Soctt Alexander offers many good examples of the phenomenon, and a recent statement from the EDL provides a useful reminder of the prevalence of the tactic in counterjihadist (and even some secularist) discourse. Certain groups and individuals employ rhetoric which demonises all Muslims, admit under scrutiny they only meant ‘some’ Muslims – and then revert to type when you have stopped paying attention. The EDL was definitely relaxing in the bailey when it broadcast this New Year’s Day tweet about a demonstration in Luton:
wishing you all a happy New Year from all of us stay safe tonight and avoid travelling or eating in muslim owned businesses
see you all in 2015 No Surrender to Islam
On this occasion Islamophobia Watch’s response seems reasonable enough:
So the EDL ushers in the new year with a call for a boycott of Muslim-owned taxi companies and Muslim-owned restaurants.
Yes, that’s the same EDL whose mission statement declares that the organisation was formed to oppose “the shocking actions of a small group of Muslim extremists”, announces that their aim is to resist the “religiously-inspired intolerance and barbarity that are thriving amongst certain sections of the Muslim population” (emphasis added), and piously warns against making “the unjust assumption that all Muslims are complicit in or somehow responsible for these crimes”

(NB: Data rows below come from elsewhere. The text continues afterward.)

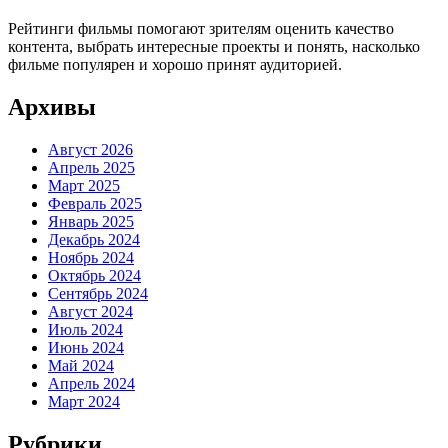
Рейтинги фильмы помогают зрителям оценить качество
контента, выбрать интересные проекты и понять, насколько
фильме популярен и хорошо принят аудиторией.
Архивы
Август 2026
Апрель 2025
Март 2025
Февраль 2025
Январь 2025
Декабрь 2024
Ноябрь 2024
Октябрь 2024
Сентябрь 2024
Август 2024
Июль 2024
Июнь 2024
Май 2024
Апрель 2024
Март 2024
Рубрики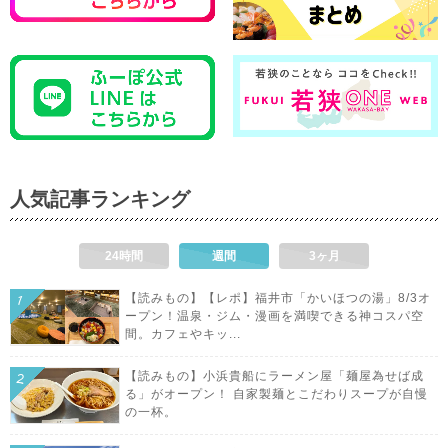
人気記事ランキング
24時間
週間
3ヶ月
【読みもの】【レポ】福井市「かいほつの湯」8/3オ
ープン！温泉・ジム・漫画を満喫できる神コスパ空
間。カフェやキッ...
【読みもの】小浜貴船にラーメン屋「麺屋為せば成
る」がオープン！ 自家製麺とこだわりスープが自慢
の一杯。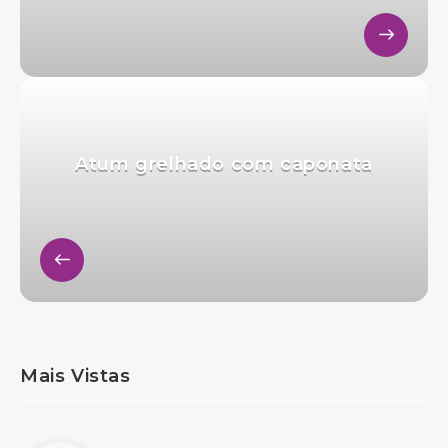
Atum grelhado com caponata
Mais Vistas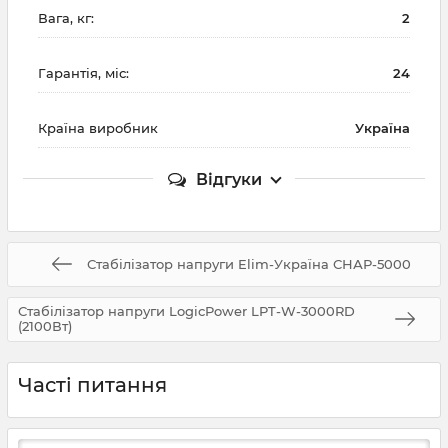
Вага, кг:
2
Гарантія, міс:
24
Країна виробник
Україна
Відгуки
Стабілізатор напруги Elim-Україна СНАР-5000
Стабілізатор напруги LogicPower LPT-W-3000RD
(2100Вт)
Часті питання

Returning to Soctt Alexander – at the end of his post he introduces the mirror image of the motte-and-bailey – the ‘weak man argument’.

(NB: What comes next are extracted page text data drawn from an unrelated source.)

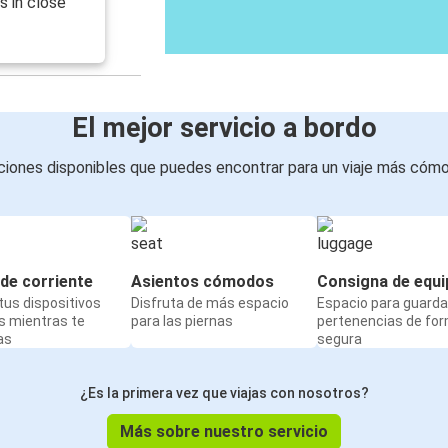
is in close
El mejor servicio a bordo
iones disponibles que puedes encontrar para un viaje más cóm
de corriente
Asientos cómodos
Consigna de equi
us dispositivos
Disfruta de más espacio
Espacio para guarda
s mientras te
para las piernas
pertenencias de fo
as
segura
¿Es la primera vez que viajas con nosotros?
Más sobre nuestro servicio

Weak-manning is a lot like straw-manning, except that instead of debating a fake, implausibly stupid opponent, you’re debating a real, unrepresentatively stupid opponent. For example, “Religious people say that you should kill all gays. But this is evil. Therefore, religion is wrong and barbaric. Therefore we should all be atheists.” There are certainly religious people who think that you should kill all gays, but they’re a small fraction of all religious people and probably not the ones an unbiased observer would hold up as the best that religion has to offer.
I spotted a variant on this dishonest technique in the discussion under Lucy Lips’ latest post on Yusuf Chambers and iERA. A commenter made this pathetic plea:
Now can the persecution of iERA & muslims stop?
This was an attempt to distort a specific criticism of iERA into an indiscriminate attack on all Muslims, to cast liberal secularists as bigots, just as the EDL (sometimes) fails to distinguish between the widely divergent understandings of Islam to be found amongst British Muslims.